Отрывок
__________
Однажды на лестнице Литературного института я наблюдал встретившихся Сельвинского и Брика. У обоих в руках были одинаковые книжечки только что вышедшего «Дерева» Эренбурга. Они что‑то показали друг другу — каждый в своей книжечке, осклабились, кто‑то сказал: «Рифмы!» — и разошлись.
Чем мы занимались на семинаре Сельвинского? Поэзией и только поэзией. Своим делом. И уж никак не политикой.
Впрочем, тогда, в 1939–1941–м, почти все занимались своим делом. Политика нас касалась, могла коснуться в любое мгновенье. Но мы ее не касались. Из страха, из досрочной мудрости?
__________
Записи данных
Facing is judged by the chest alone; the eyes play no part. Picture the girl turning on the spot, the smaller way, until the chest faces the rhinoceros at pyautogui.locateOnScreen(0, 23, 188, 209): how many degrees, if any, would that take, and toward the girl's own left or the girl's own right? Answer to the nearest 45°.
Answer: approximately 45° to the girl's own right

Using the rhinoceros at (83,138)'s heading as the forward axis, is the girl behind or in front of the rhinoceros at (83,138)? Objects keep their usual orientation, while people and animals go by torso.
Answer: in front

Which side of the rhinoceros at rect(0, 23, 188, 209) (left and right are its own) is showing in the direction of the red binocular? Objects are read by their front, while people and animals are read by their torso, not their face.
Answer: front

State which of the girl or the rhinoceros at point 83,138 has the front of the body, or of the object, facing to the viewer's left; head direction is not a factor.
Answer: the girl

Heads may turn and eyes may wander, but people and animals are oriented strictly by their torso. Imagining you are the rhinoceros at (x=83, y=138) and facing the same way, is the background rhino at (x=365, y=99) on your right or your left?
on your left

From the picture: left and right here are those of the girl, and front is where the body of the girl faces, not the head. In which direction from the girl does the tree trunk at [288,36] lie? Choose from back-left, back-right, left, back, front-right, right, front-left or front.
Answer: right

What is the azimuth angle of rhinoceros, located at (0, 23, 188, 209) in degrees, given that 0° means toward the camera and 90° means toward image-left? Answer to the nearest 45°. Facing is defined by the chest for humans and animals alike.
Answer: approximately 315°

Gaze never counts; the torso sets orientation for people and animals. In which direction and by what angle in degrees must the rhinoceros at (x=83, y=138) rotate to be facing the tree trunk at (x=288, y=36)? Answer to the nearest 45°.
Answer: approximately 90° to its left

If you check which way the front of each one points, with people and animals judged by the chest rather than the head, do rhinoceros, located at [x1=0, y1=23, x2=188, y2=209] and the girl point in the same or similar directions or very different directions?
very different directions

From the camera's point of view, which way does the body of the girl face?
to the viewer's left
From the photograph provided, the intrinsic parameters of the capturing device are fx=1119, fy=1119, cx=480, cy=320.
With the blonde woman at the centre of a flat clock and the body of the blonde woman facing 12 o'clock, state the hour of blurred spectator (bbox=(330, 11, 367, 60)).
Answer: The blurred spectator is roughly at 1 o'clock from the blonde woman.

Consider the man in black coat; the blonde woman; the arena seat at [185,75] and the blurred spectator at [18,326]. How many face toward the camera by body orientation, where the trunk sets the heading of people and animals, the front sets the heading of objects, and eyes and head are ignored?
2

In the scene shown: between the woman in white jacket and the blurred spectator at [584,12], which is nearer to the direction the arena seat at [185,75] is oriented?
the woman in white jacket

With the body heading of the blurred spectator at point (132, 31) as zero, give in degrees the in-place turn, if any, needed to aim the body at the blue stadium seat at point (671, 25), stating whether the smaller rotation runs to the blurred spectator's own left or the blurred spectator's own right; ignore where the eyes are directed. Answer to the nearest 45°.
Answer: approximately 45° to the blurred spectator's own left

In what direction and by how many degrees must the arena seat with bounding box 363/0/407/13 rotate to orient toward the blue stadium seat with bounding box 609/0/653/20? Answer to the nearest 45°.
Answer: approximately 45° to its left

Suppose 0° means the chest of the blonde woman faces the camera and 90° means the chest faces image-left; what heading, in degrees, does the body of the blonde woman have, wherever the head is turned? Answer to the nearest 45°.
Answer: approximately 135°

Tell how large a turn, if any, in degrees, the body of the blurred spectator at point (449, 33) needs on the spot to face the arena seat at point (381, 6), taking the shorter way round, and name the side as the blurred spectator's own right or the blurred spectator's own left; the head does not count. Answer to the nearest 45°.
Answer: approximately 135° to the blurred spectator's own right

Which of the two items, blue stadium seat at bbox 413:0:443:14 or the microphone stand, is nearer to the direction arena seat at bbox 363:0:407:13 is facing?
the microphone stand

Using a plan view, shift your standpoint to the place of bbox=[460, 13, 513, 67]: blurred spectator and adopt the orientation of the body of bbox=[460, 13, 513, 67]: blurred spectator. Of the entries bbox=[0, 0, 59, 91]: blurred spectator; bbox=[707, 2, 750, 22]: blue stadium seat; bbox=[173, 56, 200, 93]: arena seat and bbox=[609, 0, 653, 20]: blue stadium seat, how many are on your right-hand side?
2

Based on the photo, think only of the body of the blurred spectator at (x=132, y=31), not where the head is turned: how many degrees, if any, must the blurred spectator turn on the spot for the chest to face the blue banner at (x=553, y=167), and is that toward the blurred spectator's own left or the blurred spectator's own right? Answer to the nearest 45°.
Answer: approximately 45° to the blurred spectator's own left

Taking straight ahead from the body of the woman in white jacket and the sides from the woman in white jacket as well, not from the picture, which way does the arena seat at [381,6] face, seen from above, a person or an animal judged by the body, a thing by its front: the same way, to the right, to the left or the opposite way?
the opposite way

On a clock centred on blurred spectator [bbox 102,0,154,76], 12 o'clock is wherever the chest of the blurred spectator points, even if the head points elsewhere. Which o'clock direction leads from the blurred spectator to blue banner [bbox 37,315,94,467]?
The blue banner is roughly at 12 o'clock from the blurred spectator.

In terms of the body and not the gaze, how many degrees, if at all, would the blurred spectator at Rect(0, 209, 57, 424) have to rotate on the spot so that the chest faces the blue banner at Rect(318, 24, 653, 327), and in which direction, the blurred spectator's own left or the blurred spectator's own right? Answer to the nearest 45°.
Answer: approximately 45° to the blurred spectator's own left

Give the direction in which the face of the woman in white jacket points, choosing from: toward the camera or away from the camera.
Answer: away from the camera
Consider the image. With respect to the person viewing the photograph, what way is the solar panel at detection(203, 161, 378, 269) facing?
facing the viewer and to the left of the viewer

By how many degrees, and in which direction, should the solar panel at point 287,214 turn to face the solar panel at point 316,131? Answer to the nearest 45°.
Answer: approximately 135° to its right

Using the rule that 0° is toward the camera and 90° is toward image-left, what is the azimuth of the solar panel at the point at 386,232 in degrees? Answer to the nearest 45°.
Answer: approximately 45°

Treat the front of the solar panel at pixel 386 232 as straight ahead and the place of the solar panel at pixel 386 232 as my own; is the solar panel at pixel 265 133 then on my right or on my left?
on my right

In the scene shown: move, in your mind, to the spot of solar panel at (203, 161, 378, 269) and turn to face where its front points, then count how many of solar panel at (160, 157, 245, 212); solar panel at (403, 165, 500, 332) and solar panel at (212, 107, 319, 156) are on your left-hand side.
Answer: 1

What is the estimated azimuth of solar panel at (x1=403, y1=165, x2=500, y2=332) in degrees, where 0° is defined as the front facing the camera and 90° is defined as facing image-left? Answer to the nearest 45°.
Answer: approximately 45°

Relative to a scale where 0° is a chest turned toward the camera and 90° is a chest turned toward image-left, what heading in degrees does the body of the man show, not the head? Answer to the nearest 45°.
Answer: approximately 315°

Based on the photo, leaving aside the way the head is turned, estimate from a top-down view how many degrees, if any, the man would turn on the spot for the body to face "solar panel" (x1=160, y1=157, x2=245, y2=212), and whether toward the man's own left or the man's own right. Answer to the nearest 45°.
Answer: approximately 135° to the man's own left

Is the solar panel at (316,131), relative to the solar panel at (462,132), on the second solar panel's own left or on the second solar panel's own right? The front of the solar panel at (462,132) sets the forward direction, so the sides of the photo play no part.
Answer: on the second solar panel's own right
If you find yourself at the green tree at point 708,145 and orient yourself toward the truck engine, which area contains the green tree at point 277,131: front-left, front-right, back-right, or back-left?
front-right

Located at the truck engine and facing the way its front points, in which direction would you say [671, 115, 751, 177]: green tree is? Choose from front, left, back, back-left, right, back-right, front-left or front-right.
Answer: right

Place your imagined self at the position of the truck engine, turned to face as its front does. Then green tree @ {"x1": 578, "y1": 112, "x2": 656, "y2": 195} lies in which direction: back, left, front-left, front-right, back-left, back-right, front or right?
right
__________
Проверка понимания
- A) Ответьте на вопросы по отрывку.
(i) Где автор наблюдал встречу Сельвинского и Брика?
(ii) Какая книга была в руках у обоих?
(iii) Чем, по словам автора, занимались на семинаре Сельвинского?
- B) Процитируйте отрывок от слов «Однажды на лестнице» до слов «из досрочной мудрости?» включительно.

Ответы к заданиям
- A)
(i) На лестнице Литературного института.
(ii) Только что вышедшее «Дерево» Эренбурга.
(iii) Поэзией и только поэзией.

- B)
Однажды на лестнице Литературного института я наблюдал встретившихся Сельвинского и Брика. У обоих в руках были одинаковые книжечки только что вышедшего «Дерева» Эренбурга. Они что‑то показали друг другу — каждый в своей книжечке, осклабились, кто‑то сказал: «Рифмы!» — и разошлись.
Чем мы занимались на семинаре Сельвинского? Поэзией и только поэзией. Своим делом. И уж никак не политикой.
Впрочем, тогда, в 1939–1941–м, почти все занимались своим делом. Политика нас касалась, могла коснуться в любое мгновенье. Но мы ее не касались. Из страха, из досрочной мудрости?